Finland (2024) reported mean all-cause healthcare costs of €46,000 per patient-year, with patients averaging 96 healthcare contacts annually.
In the Netherlands (2023), patients received up to 16 lines of therapy with average lifetime costs of €209,871 (€3,111/month) for anti-MM drugs. Notably, 85% of patients received anti-MM treatment in the last 3 months before death, incurring costs of €20,761 (10% of total).
A Danish study (2022) found total observed costs for 41 patients was €8.84 million during 125 treatment years, with a mean 3-year cost per patient of €182,103 from first progression.
In Belgium (2024), oncological home hospitalization models showed higher costs than standard care, with insufficient reimbursement from National Health Insurance.
Common Cost Drivers
Across both regions, the main cost drivers were consistently drugs/medications and hospital admissions. Autologous stem-cell transplantation (ASCT) represented a significant cost component in multiple studies. Novel agents (including bortezomib, lenalidomide, and other immunomodulators) were major contributors to medication costs.
Healthcare resource utilization was typically highest during the first year after diagnosis and during the last year of patients' lives. The studies consistently show that while survival has improved, this has been accompanied by substantial increases in treatment costs.
Drug used in other indications
Clinical Indications for SAR446523 Beyond Multiple Myeloma
Based on a comprehensive review of the available information, isatuximab (SAR446523) does not appear to be currently evaluated in clinical trials for any indications other than multiple myeloma.
The clinical development of isatuximab has been exclusively focused on multiple myeloma treatment, particularly for relapsed/refractory multiple myeloma (RRMM). The drug has been studied in various treatment combinations within this single therapeutic area:
- With pomalidomide and dexamethasone (IsaPomDex)

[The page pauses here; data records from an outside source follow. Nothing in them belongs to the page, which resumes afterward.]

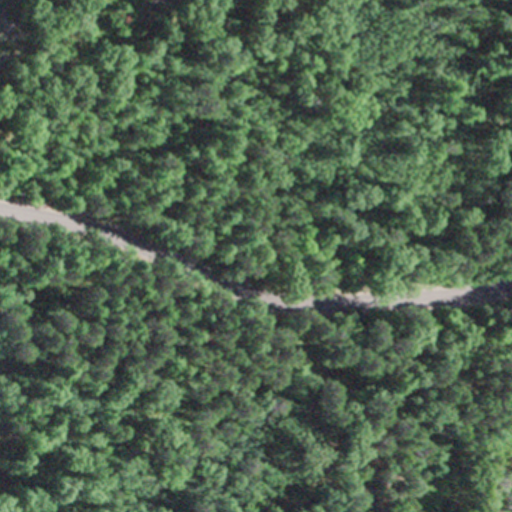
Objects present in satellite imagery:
park: (260, 46)
landfill: (254, 222)
road: (248, 296)
park: (255, 431)
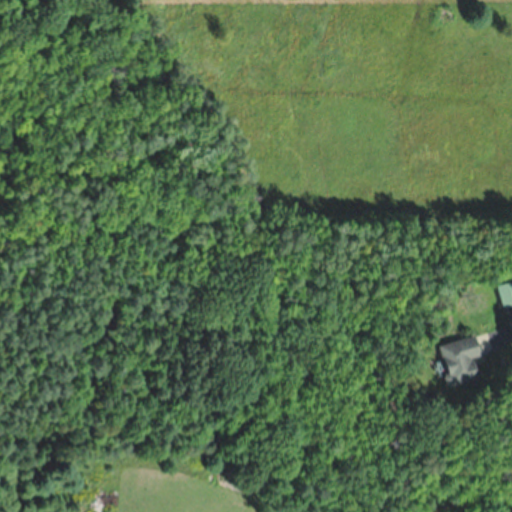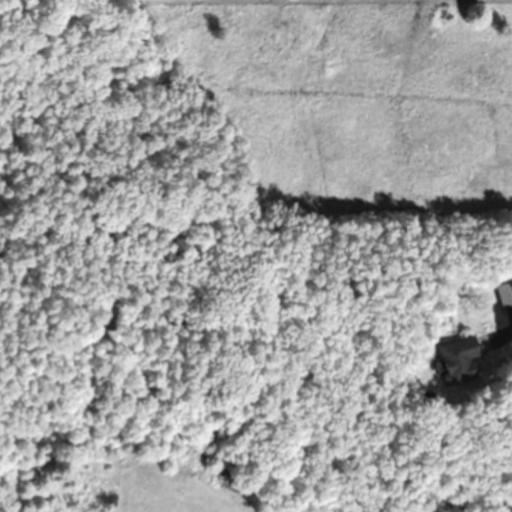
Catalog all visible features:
building: (505, 294)
building: (460, 360)
building: (232, 487)
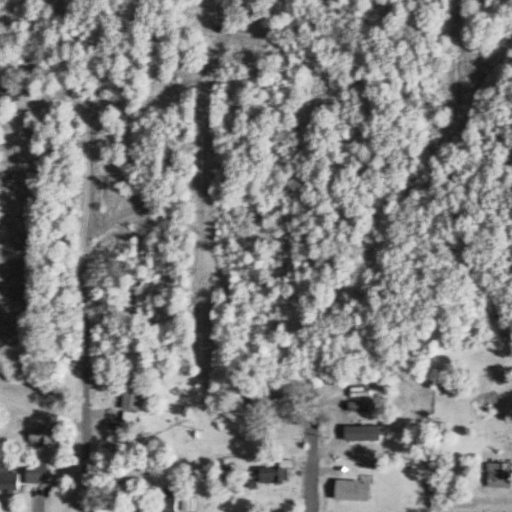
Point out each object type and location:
road: (180, 53)
road: (45, 108)
road: (136, 148)
road: (206, 255)
road: (86, 311)
building: (360, 403)
building: (365, 430)
road: (312, 464)
building: (501, 472)
building: (356, 488)
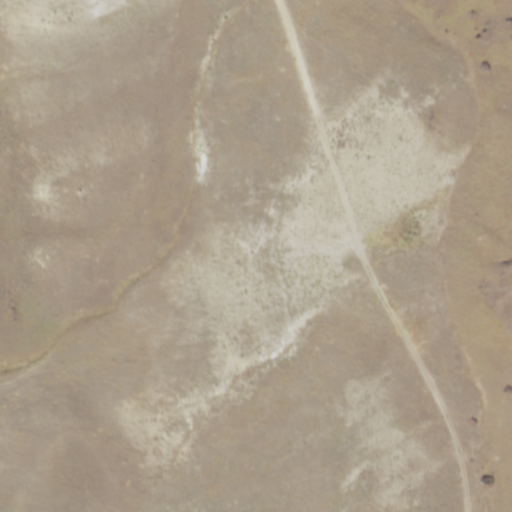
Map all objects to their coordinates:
road: (363, 260)
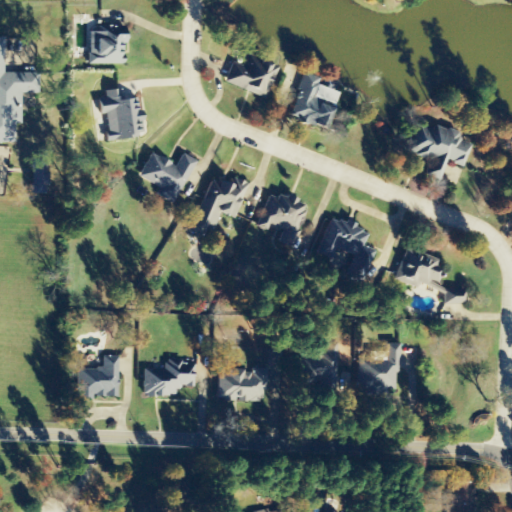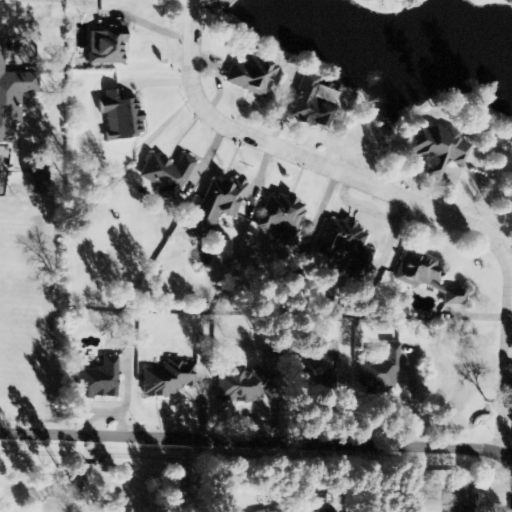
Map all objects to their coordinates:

- With dexamethasone alone (Isa-dex)
- With carfilzomib and dexamethasone
- With dexamethasone and methylprednisolone (ISAdm)
No alternative disease states or additional clinical indications have been identified in the current clinical trial landscape for this investigational agent.
Since there are no trials for indications beyond multiple myeloma, there are no corresponding intervention models to report for other conditions.
The therapeutic focus of isatuximab remains centered on addressing the unmet needs in multiple myeloma treatment, where it continues to be evaluated in various combination regimens to optimize efficacy and safety profiles for patients with this hematological malignancy.